1. Briefly review Lesson 5 (link above).

2. What do we know about Adam and Eve’s life after their expulsion from the Garden? (4:1-2,25) What do Eve’s statements about Cain’s birth (1) and Seth’s birth (25) tell us about her ongoing relationship with and attitude toward God? What does Adam say about God in chapter 4?

3. Examine 4:2-7. When, in Old Testament history, were the laws about offerings (what to offer, what was acceptable or unacceptable) given by God? How were Cain and Abel to know what kind of offering would be acceptable to God? Considering the character of God and His remarks in verses 6-7, did He arbitrarily and capriciously reject Cain’s offering and accept Abel’s? What, then, might we safely surmise about Cain and Abel’s knowledge of making offerings to God?

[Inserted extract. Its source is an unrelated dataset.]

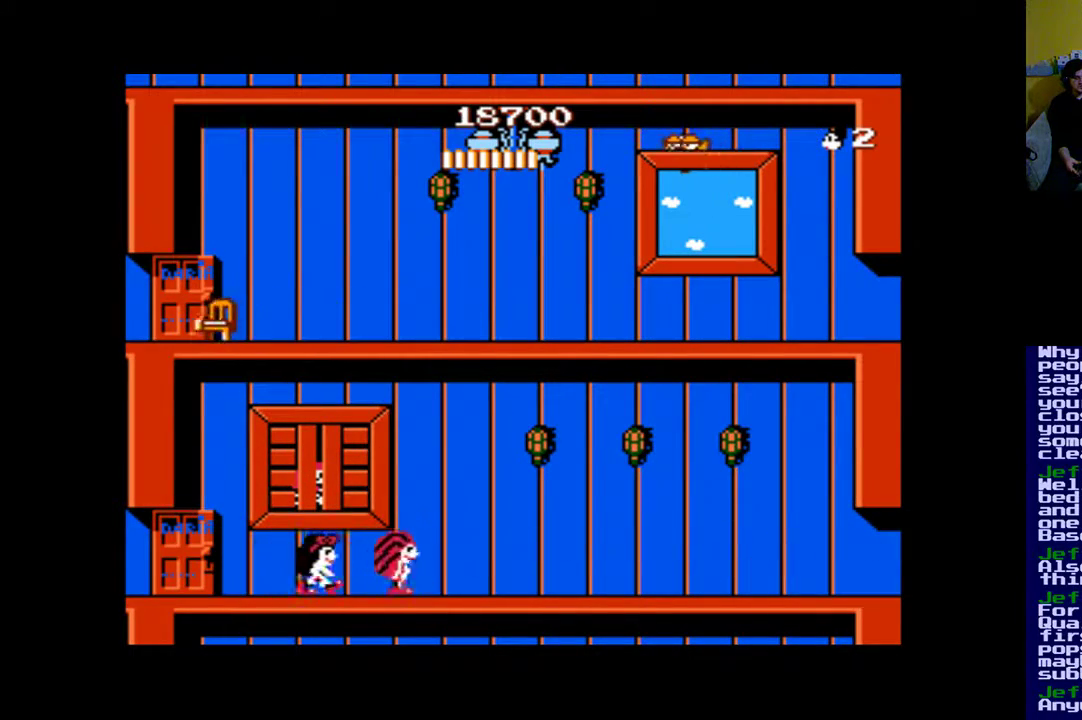
{"buttons": ["B"], "events": [[117, "DPAD_RIGHT", "up"], [283, "DPAD_LEFT", "down"], [417, "DPAD_LEFT", "up"], [483, "B", "down"]]}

4. Who was Cain angry with? (5-8) Did Cain have reason to be angry at God? At Abel? At himself? What did God tell Cain about his anger? (6-7) Do human beings ever have a righteous reason to be angry with God? Think about the latter part of verse 7 (“And if you do not do well…”) What does this mean? How does it apply to your heart and life?

5. Read 4:8-16. What was the root sin (pride, jealousy, hatred, etc.) of Cain’s heart that eventually led him to kill Abel? Can you list all of the sins (in thought, word, and deed) that Cain committed in verses 3-10? Describe how a sinful attitude of heart can “snowball” as it did in Cain’s case. What does this teach us about killing sinful thoughts and attitudes before they lead to more sin?

6. We nearly always focus on Cain and his sin when we read the story of Cain and Abel, but who else did Cain’s sin impact? (4:1-2,14-15,25) How do you think it affected Eve to lose one son at the hand of the other? Do you know someone who has lost a child or sibling to a violent crime like this one? What are some ways you could minister to that person?

7. When, in Old Testament history, did God first give the law prohibiting murder? Was murder a sin prior to God giving that law? How does this help us to understand that God’s moral law (laws about right and wrong) is transcendent and still binding on Christians today, though the Old Testament ceremonial laws governing temple worship, and the civil law which governed the Old Testament nation of Israel, were fulfilled in Christ and no longer required of Christians?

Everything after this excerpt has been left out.